◆ **WHAT THE TASK ASKS**:
When copying the records below, keep every word as it is and drop the images.

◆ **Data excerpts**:
☆ ☆ ☆ ☆ ☆ ☆ ☆
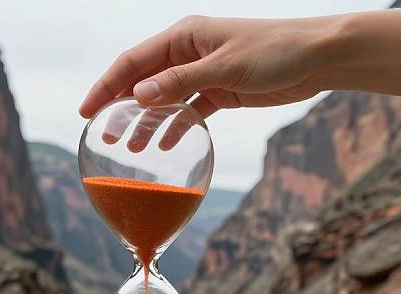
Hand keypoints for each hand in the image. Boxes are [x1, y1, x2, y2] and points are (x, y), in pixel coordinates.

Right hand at [79, 14, 332, 120]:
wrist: (315, 59)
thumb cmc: (274, 52)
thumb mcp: (224, 67)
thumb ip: (180, 82)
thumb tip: (138, 96)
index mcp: (183, 37)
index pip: (133, 62)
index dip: (106, 85)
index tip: (86, 110)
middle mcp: (188, 54)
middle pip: (144, 81)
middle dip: (121, 107)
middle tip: (104, 133)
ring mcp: (202, 74)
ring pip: (164, 100)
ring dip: (147, 122)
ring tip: (132, 148)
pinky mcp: (218, 93)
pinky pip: (188, 111)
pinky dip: (176, 127)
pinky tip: (165, 145)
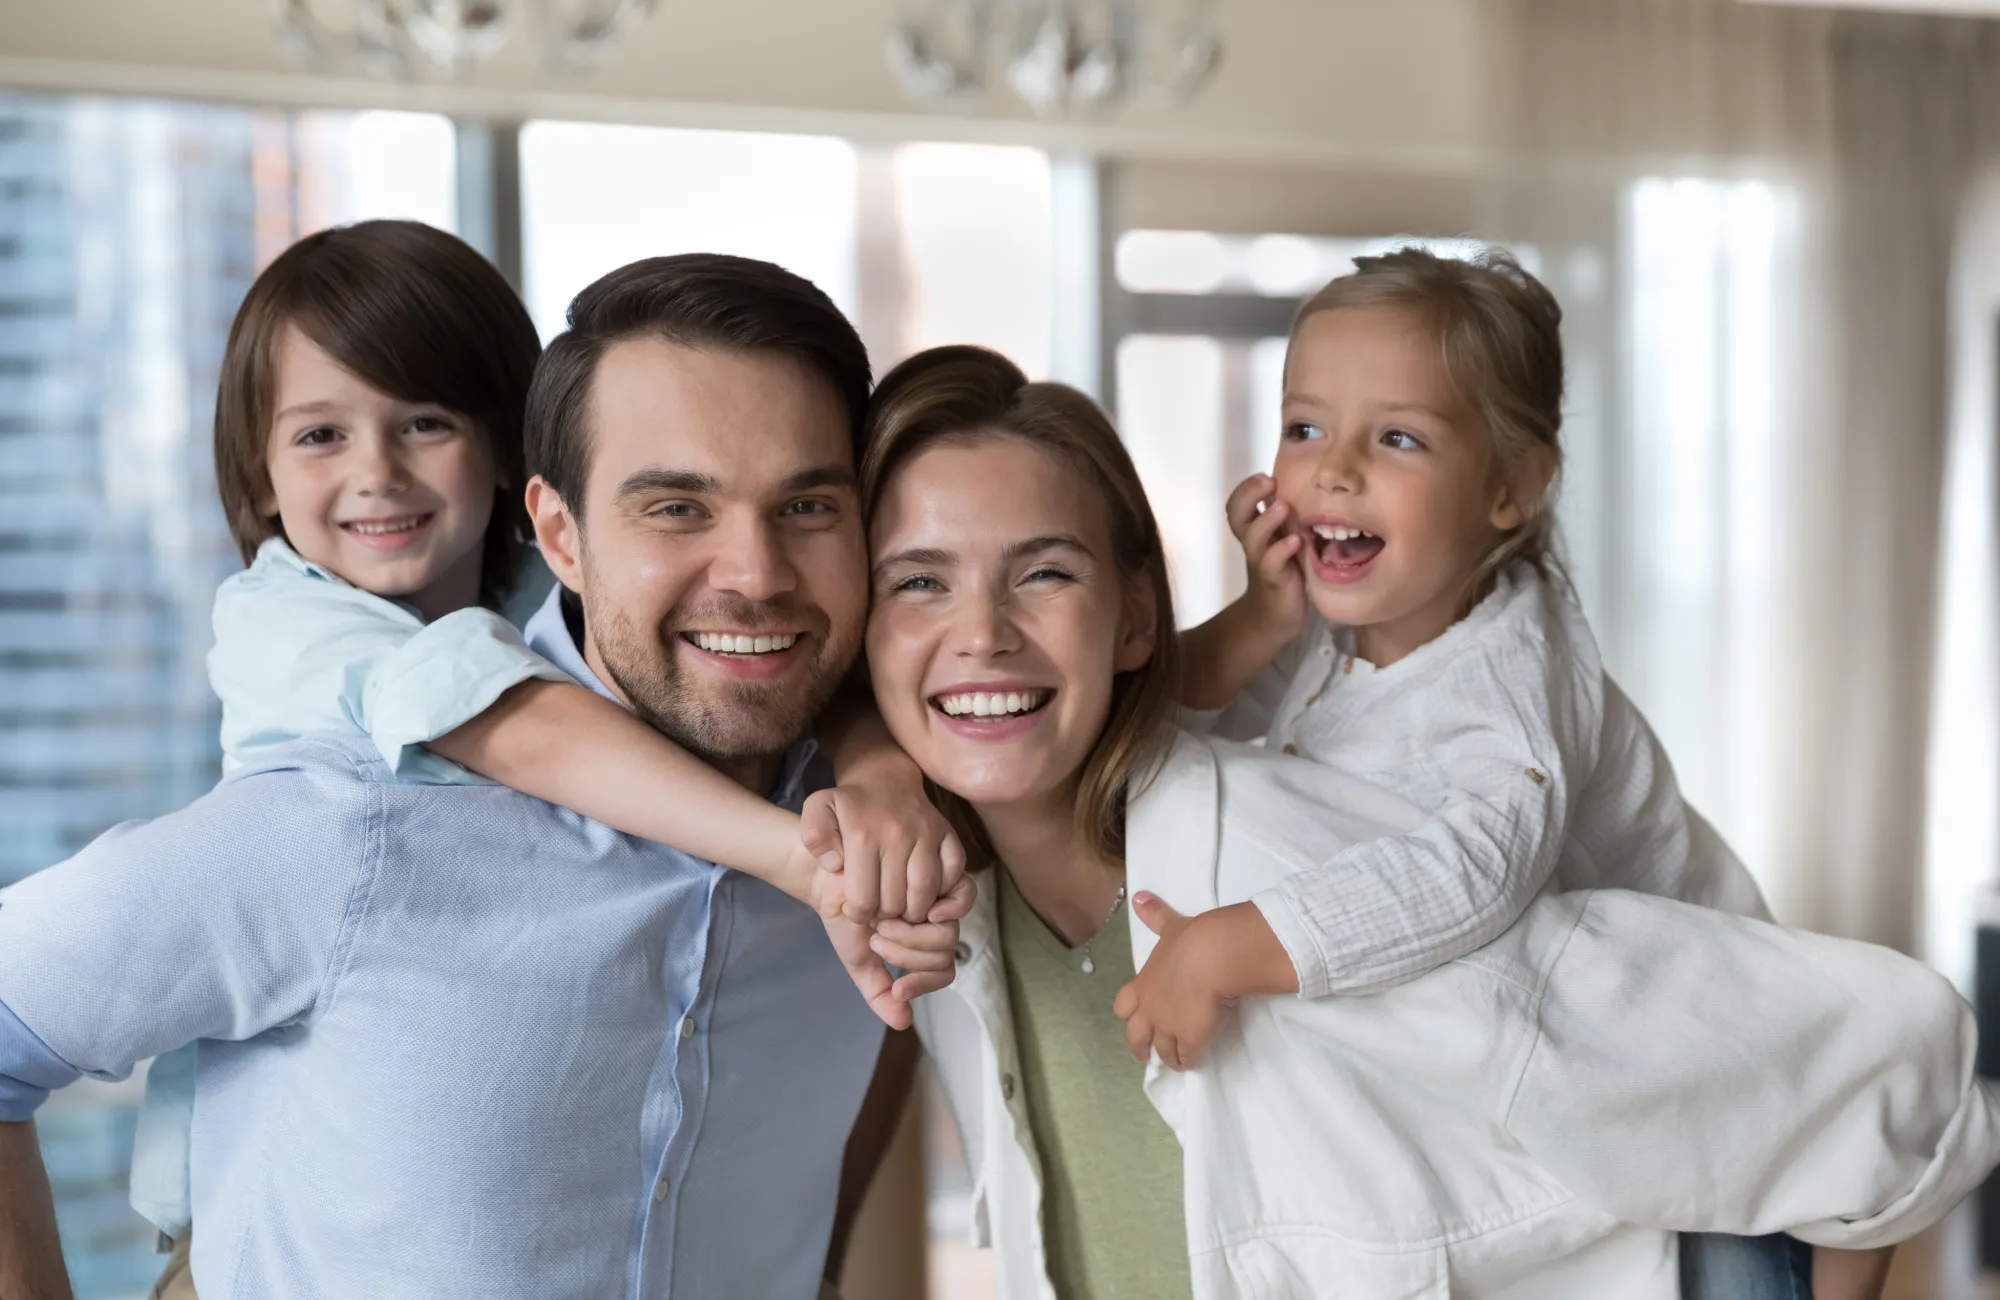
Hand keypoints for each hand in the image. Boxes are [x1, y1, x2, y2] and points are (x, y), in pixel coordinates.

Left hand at [800, 766, 967, 926]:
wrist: (885, 778)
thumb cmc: (849, 803)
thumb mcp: (818, 810)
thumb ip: (815, 837)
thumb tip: (834, 865)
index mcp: (863, 836)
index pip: (864, 898)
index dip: (859, 914)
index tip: (856, 911)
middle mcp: (898, 836)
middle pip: (896, 900)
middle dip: (886, 917)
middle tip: (879, 914)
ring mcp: (927, 834)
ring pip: (926, 891)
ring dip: (914, 911)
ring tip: (901, 911)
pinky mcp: (948, 834)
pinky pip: (955, 872)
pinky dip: (944, 889)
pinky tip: (926, 893)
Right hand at [821, 884, 973, 1029]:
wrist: (829, 880)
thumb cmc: (847, 918)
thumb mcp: (860, 962)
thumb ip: (879, 993)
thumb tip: (904, 1023)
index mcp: (923, 943)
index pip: (942, 972)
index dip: (923, 985)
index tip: (897, 990)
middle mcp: (936, 922)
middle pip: (945, 955)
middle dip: (908, 956)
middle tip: (877, 940)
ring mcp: (940, 898)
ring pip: (948, 935)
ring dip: (911, 937)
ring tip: (880, 923)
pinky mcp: (941, 873)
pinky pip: (961, 898)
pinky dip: (940, 909)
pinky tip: (911, 909)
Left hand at [1112, 892, 1235, 1070]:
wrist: (1212, 956)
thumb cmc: (1190, 940)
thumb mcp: (1169, 926)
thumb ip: (1154, 916)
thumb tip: (1139, 896)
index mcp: (1143, 984)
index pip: (1124, 1006)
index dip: (1128, 1014)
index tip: (1133, 1019)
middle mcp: (1151, 1009)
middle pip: (1136, 1035)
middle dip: (1139, 1046)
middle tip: (1145, 1055)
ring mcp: (1168, 1026)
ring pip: (1162, 1049)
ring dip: (1168, 1056)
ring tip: (1175, 1062)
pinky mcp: (1191, 1038)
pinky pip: (1187, 1056)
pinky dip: (1190, 1061)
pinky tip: (1194, 1062)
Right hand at [1225, 473, 1306, 644]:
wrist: (1276, 616)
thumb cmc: (1284, 571)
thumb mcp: (1283, 539)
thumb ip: (1286, 518)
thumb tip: (1306, 483)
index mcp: (1254, 530)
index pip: (1237, 504)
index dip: (1246, 488)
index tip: (1265, 475)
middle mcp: (1254, 543)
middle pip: (1236, 516)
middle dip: (1249, 495)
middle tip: (1269, 482)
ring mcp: (1261, 562)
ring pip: (1253, 539)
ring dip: (1266, 520)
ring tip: (1282, 507)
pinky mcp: (1275, 580)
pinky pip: (1272, 564)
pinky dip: (1281, 551)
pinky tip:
☆ ☆ ☆ ☆ ☆ ☆ ☆
◆ **THE COMPLETED TASK**:
Hand keypoints for each hand in the image. Boxes are [x1, y1, x2, y2] and points are (x, y), in pixel coordinates.

Right hand at [79, 14, 332, 120]:
wrist: (315, 59)
thumb cmc: (274, 52)
thumb mcp: (224, 67)
thumb ip: (180, 82)
thumb tip: (138, 96)
index mcp: (183, 37)
index pip: (133, 62)
index dip: (106, 85)
index tip: (86, 110)
middle mcp: (188, 54)
middle pip: (144, 81)
middle dip: (121, 107)
middle tip: (104, 133)
ring mcp: (202, 74)
ring pip: (164, 100)
ring dip: (147, 122)
ring tip: (132, 148)
pinky mcp: (218, 93)
pinky pip: (188, 111)
pinky dip: (176, 127)
pinky tip: (165, 145)
Hand keypoints for each hand in the image. Boxes are [x1, y1, x2, y2] and points are (x, y), in pixel coordinates.

Left hand at [800, 766, 967, 926]:
wrist: (885, 778)
thumb cmc: (849, 803)
thumb mcp: (818, 810)
thumb ip: (815, 837)
thumb tip: (834, 865)
index mcp: (863, 836)
index pip: (864, 898)
index dip: (859, 914)
index tip: (856, 911)
middle mcp: (898, 836)
middle pip: (896, 900)
middle dip: (886, 917)
middle tip: (879, 914)
ring mcp: (927, 834)
ring pip: (926, 891)
ring dip: (914, 911)
ring tip: (901, 911)
pinky mcp: (948, 834)
pinky pip: (955, 872)
pinky dip: (944, 889)
pinky tip: (926, 893)
Right hand at [821, 884, 973, 1029]:
wrist: (829, 880)
thumb cmc: (847, 918)
thumb mcp: (860, 962)
thumb ip: (879, 993)
thumb tip: (904, 1023)
index mcp: (923, 943)
index pip: (942, 972)
index dip: (923, 985)
index tip: (897, 990)
middle mcp: (936, 922)
middle pip: (945, 955)
middle dip: (908, 956)
middle tip: (877, 940)
ring mcp: (940, 898)
ring pip: (948, 935)
ring dip: (911, 937)
ring tip: (880, 923)
pinky mcp: (941, 873)
pinky pip: (961, 898)
pinky dip: (940, 909)
pinky tip: (911, 909)
Left hand at [1112, 892, 1235, 1070]:
wrist: (1212, 956)
thumb cmc: (1190, 940)
thumb mcp: (1169, 926)
thumb ip: (1154, 916)
thumb tip: (1139, 896)
index mcp: (1143, 984)
index pip: (1124, 1006)
index dip: (1128, 1014)
index tip: (1133, 1019)
middle mcp: (1151, 1009)
middle pip: (1136, 1035)
middle dip: (1139, 1046)
middle tip: (1145, 1055)
ring mcp: (1168, 1026)
ring pip: (1162, 1049)
ring dip: (1168, 1056)
ring tip: (1175, 1062)
pinky mcp: (1191, 1038)
pinky pip: (1187, 1056)
pinky dip: (1190, 1061)
pinky tip: (1194, 1062)
Right hand at [1225, 473, 1306, 644]:
wrist: (1276, 616)
thumb cmc: (1284, 571)
thumb mcp: (1283, 539)
thumb ip: (1286, 518)
thumb tip: (1306, 483)
index mcp: (1254, 530)
index pip: (1237, 504)
index dip: (1246, 488)
index tip: (1265, 475)
middle mcp: (1254, 543)
middle pip: (1236, 516)
middle dip: (1249, 495)
middle tip: (1269, 482)
ring mcp: (1261, 562)
ring pip: (1253, 539)
ring dip: (1266, 520)
ring tip: (1282, 507)
pinky mcp: (1275, 580)
pinky pip: (1272, 564)
pinky dip: (1281, 551)
pinky tip:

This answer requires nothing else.